По улице летела поземка. За ночь наконец-то изрядно похолодало, и установилась настоящая зима, такая, какой ей и следовало быть. А не сырая насморочная погодка, словно бы зависшая между небом и землей в раздумье: то ли вернуться обратно к поздней осени, то ли перейти в студеную зимушку.
Квартира, в которой жили Инна Малич и Катя Деева, располагалась в большом сталинском доме, с широким двором и просторными чугунными воротами, препятствующими въезду во двор машин. Этот дом находился буквально в паре кварталов от сакраментального места — пункта приема ставок, возле которого, спасаясь от холода, подпрыгивали и топтались несколько страдальцев.
Через несколько минут я звонила в дверь нужной мне квартиры. Никаких звуков за дверью не возникло, но уже через несколько секунд я почувствовала, что меня пристально разглядывают в «глазок». Потом высокий, с металлическими нотками женский голос спросил:
— Вы к кому?
— Я к Веронике Максимовне. От Альберта Эдуардовича, — заученно ответила я. — Посмотреть квартиру.
За дверью замолчали, и было очевидно, что меня подвергают детальному осмотру. Правда, согласно инструкции босса, я оделась максимально чопорно. Не знаю, зачем он дал мне рекомендацию нарядиться в стиле сорокалетней матроны, но одно несомненно — Шульгин никогда и ничего не делает просто так. На мне была черная шуба, платок и очки, а все вместе вызывало ассоциации с Ольгой Дроздовой в фильме «Бандитский Петербург». Правда, Дроздовой следовало бы сделать старушичий макияж и изменить прическу на более старомодную.

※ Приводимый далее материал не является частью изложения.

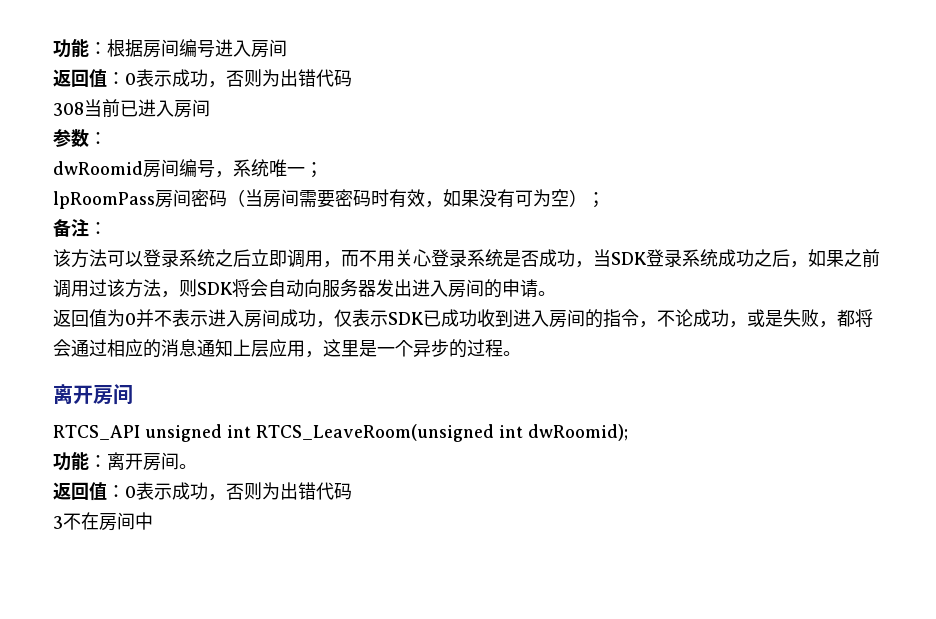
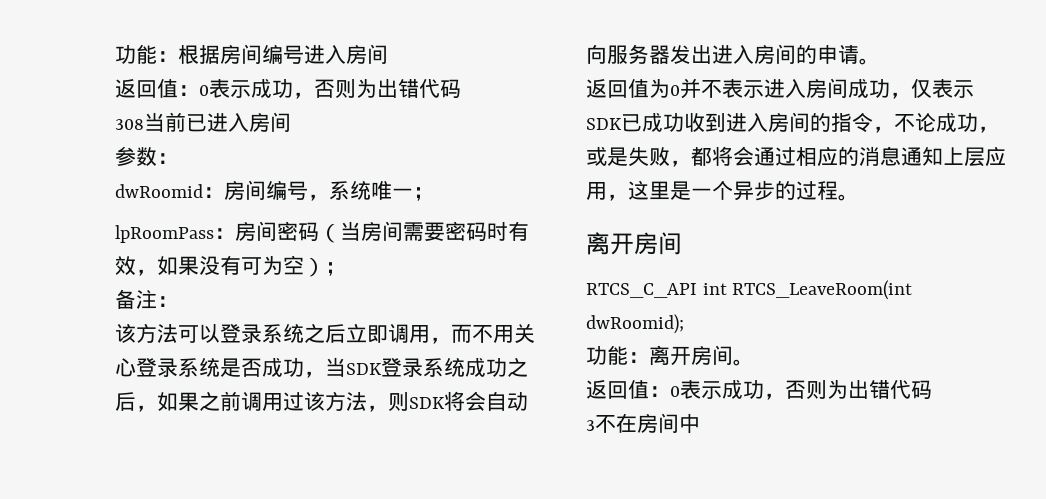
(143, 168) none -> [203,187,224,198] ：
(155, 200) none -> [214,228,235,239] ：
[53,424,523,442] RTCS_API unsigned int RTCS_LeaveRoom(unsigned int -> [586,280,913,300] RTCS_C_API int RTCS_LeaveRoom(int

Судя по всему, моим внешним видом остались довольны, потому что дверь открылась и меня пригласили:
— Входите. Вероника Максимовна — это я.
Вероника Максимовна оказалась сухощавой дамой с морщинистой шеей и неожиданно молодым для ее возраста — ну уж никак не меньше пятидесяти лет, если судить по ряду косвенных признаков — лицом. У нее был вздернутый нос и пряди в виде колечек, спускавшиеся с висков.

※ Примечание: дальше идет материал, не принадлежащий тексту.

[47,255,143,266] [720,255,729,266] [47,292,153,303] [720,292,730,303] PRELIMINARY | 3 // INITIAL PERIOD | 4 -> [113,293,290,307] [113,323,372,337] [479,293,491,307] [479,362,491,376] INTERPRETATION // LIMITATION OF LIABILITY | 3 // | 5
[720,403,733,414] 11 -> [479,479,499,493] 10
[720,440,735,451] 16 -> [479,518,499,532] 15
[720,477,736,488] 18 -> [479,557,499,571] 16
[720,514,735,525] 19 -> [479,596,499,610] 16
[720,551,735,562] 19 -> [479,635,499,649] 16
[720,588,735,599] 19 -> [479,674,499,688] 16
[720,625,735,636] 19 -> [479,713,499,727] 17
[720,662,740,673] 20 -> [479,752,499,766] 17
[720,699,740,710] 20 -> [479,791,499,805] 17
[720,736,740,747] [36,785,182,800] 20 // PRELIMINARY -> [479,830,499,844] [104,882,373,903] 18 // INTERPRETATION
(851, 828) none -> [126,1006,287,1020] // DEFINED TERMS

— Доброе утро, — внушительно сказала я деланым контральто. Меня даже забавляла эта неуместная, на мой взгляд, игра. — Меня попросил Альберт Эдуардович. Сам он не смог выехать. Ему нужна хорошая квартира. Но без посредников. Сами понимаете, что он готов заплатить больше, чем если бы найм оформлялся через соответствующее агентство.